A web-based fundraising application built by two Massachusetts companies is using a virtual-goods model to expand the Pan Mass Challenge’s fundraising horizons. The application, called PaceLine, lets donors create online avatars that join a rider’s fundraising campaign on a tandem bicycle with an infinite number of seats. Each donor can then start his or her own PaceLine page, inviting friends to add to their contribution. The avatars display each donor’s reason for giving using a pop-up text field and icons.
Most important to Ted Schlueter, who rides this year for the first time in memory of his father, have been the connections he’s made with other cyclists. Schlueter’s Boston-based brand management and development company, Crunch Brand Communications, helped develop the Flash application that sits on top of PMC’s Active Server Page-based online fundraising system — along with Weymouth-based MWare Inc.

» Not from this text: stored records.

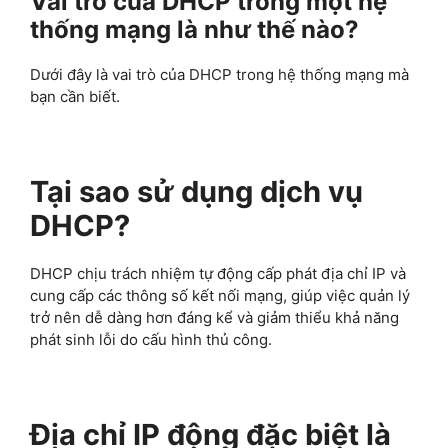
Vai trò của DHCP trong một hệ
thống mạng là như thế nào?
Dưới đây là vai trò của DHCP trong hệ thống mạng mà
bạn cần biết.
Tại sao sử dụng dịch vụ
DHCP?
DHCP chịu trách nhiệm tự động cấp phát địa chỉ IP và
cung cấp các thông số kết nối mạng, giúp việc quản lý
trở nên dễ dàng hơn đáng kể và giảm thiểu khả năng
phát sinh lỗi do cấu hình thủ công.
Địa chỉ IP động đặc biệt là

One friend whom Schlueter asked for a donation revealed his motivation for giving through his online avatar: a father battling esophageal cancer. “I’m learning stuff about my friends and family I didn’t even know,” Schlueter said.
He said the idea for the online application came from PMC founder and executive director Billy Starr, who noted the ultimate constraint on how much money the event can raise: a physical limit on the number of riders and the number of routes. With a virtual fundraising mechanism like PaceLine, PMC can create “an endless chain of cyclists around the globe,” Starr said in a press release on the new application.
For Doug Haslam, an account director at technology public relations firm Shift Communications LLC, using technology to raise money is nothing new. It’s his second year riding the PMC. Last year, the micro-blogging service Twitter was a powerful fundraising tool. This year, with a more diverse crowd on Facebook, that’s the system he’s relying on most.
But PaceLine’s visual representation of a network of givers does something different, he said.
“If people see other people are doing it, then there’s a bit of a feel that you’re not doing this by yourself,” Haslam said. “Action begets action. If you see that 100 people donated and this is actually doing some good, then you’re more likely to join.”